» **Dataset content**:
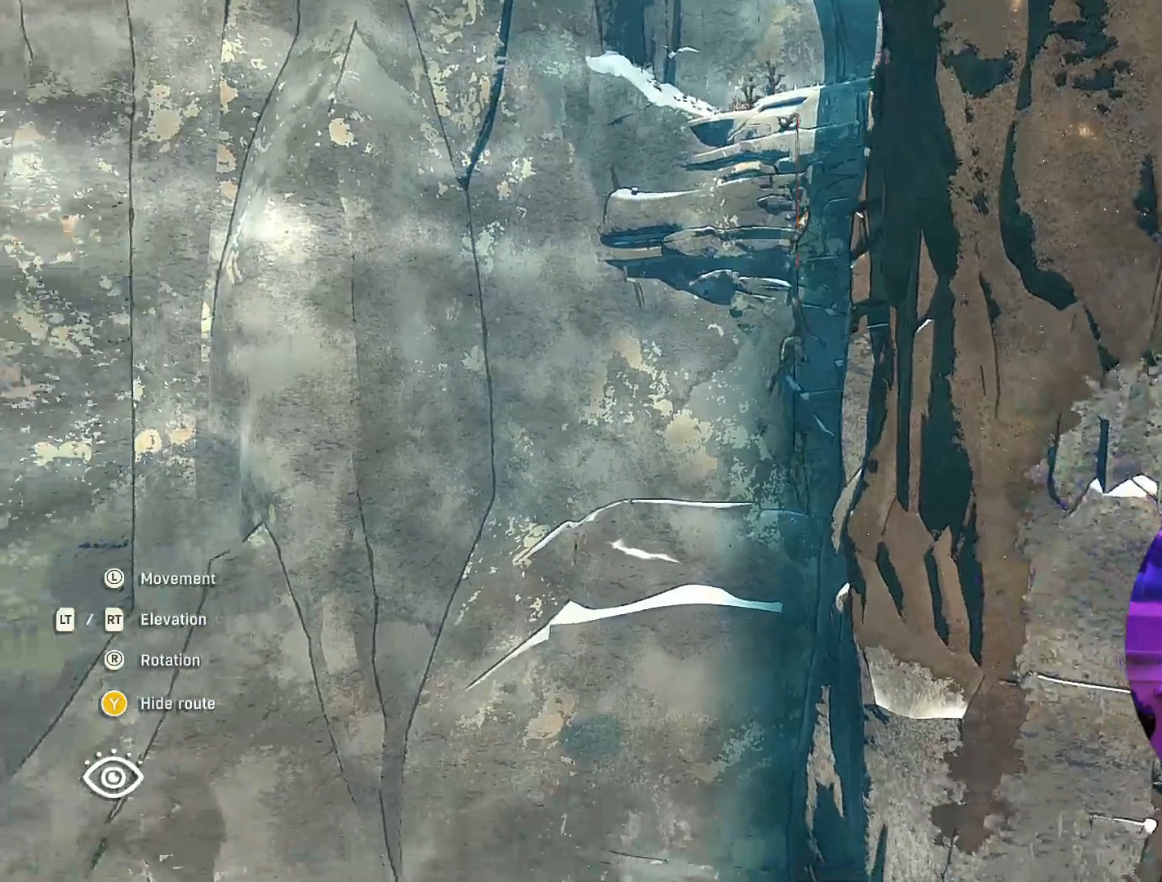
{"buttons": [], "left_stick": "right", "right_stick": "left", "events": []}
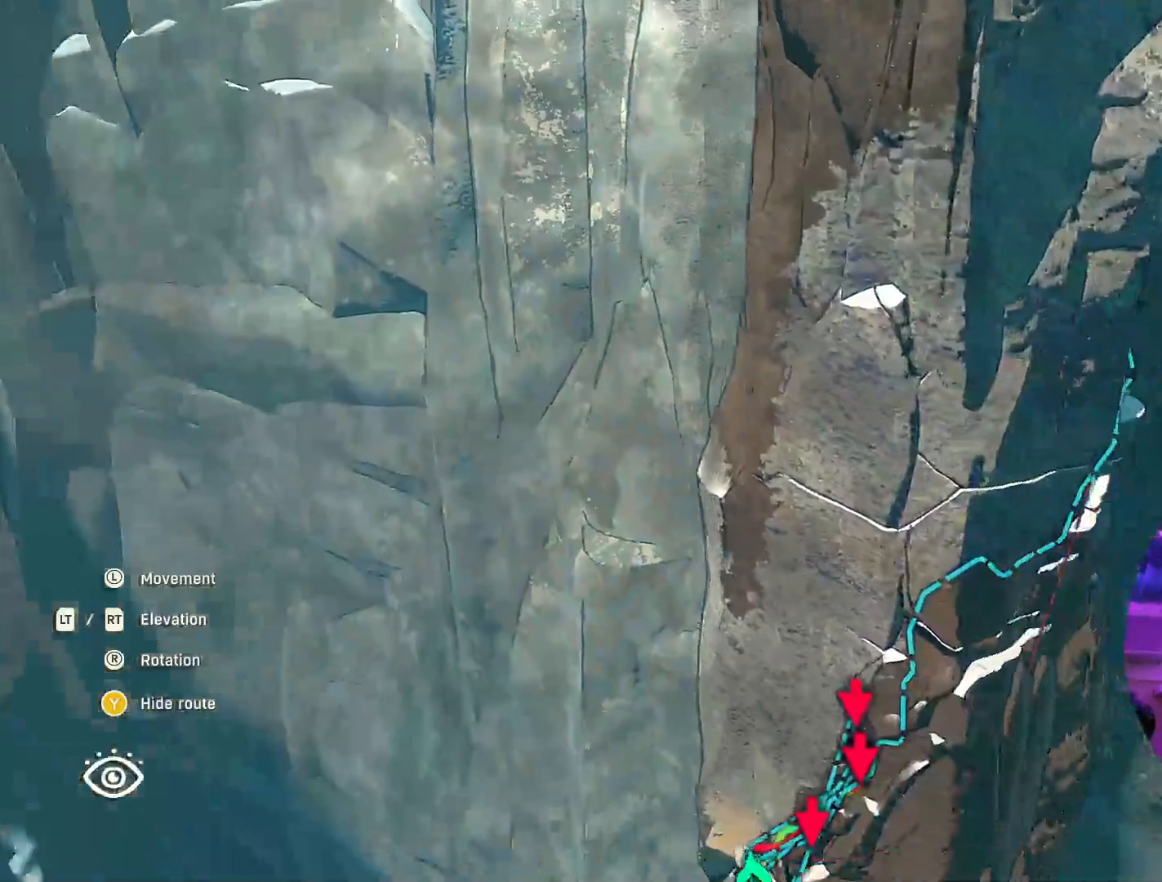
{"buttons": [], "left_stick": "right", "right_stick": "up-left", "events": [[250, "right_stick", "up-left"]]}
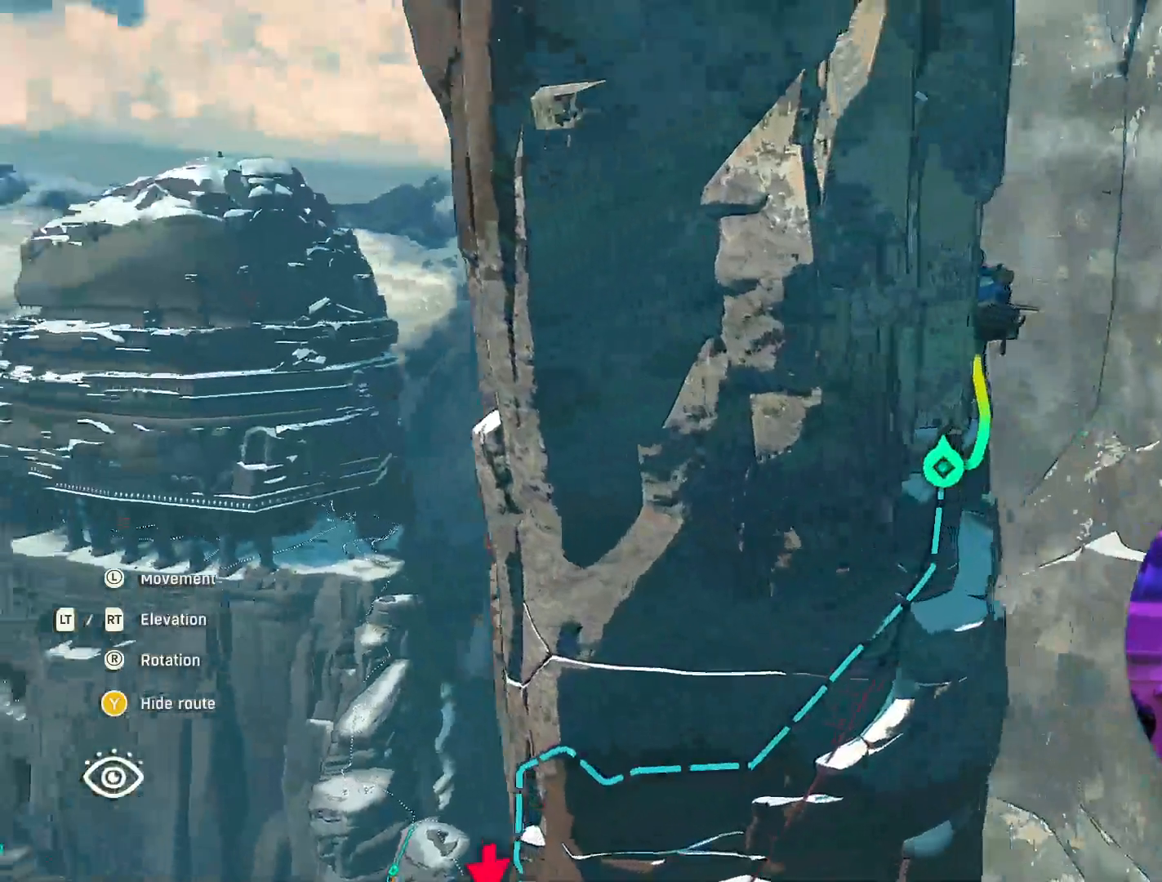
{"buttons": [], "left_stick": "center", "right_stick": "left", "events": [[50, "right_stick", "center"], [367, "right_stick", "left"], [383, "left_stick", "center"]]}
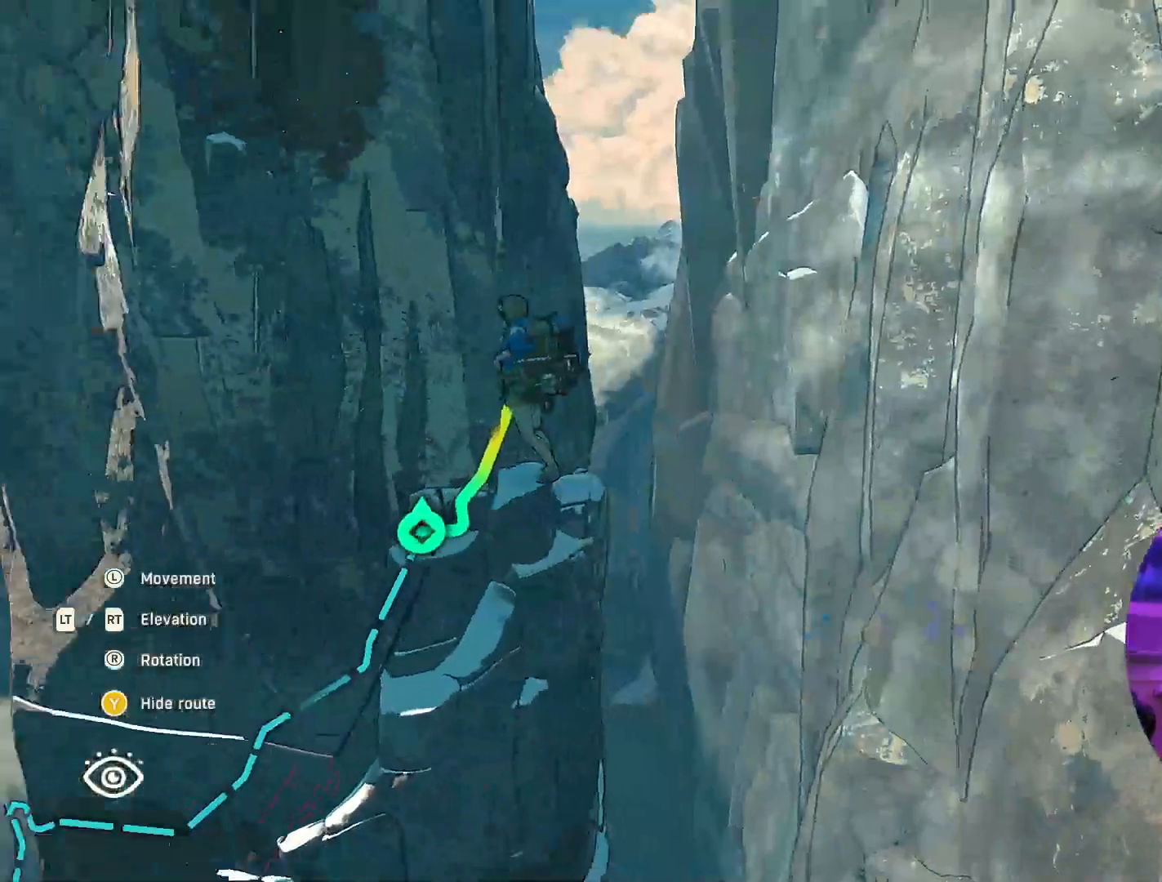
{"buttons": [], "left_stick": "center", "right_stick": "left", "events": [[317, "left_stick", "right"], [500, "left_stick", "center"]]}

» **Task requirements**:
The whole listing above must be duplicated word for word, apart from its pictures.

» **The completed task**:
{"buttons": [], "left_stick": "right", "right_stick": "left", "events": []}
{"buttons": [], "left_stick": "right", "right_stick": "up-left", "events": [[250, "right_stick", "up-left"]]}
{"buttons": [], "left_stick": "center", "right_stick": "left", "events": [[50, "right_stick", "center"], [367, "right_stick", "left"], [383, "left_stick", "center"]]}
{"buttons": [], "left_stick": "center", "right_stick": "left", "events": [[317, "left_stick", "right"], [500, "left_stick", "center"]]}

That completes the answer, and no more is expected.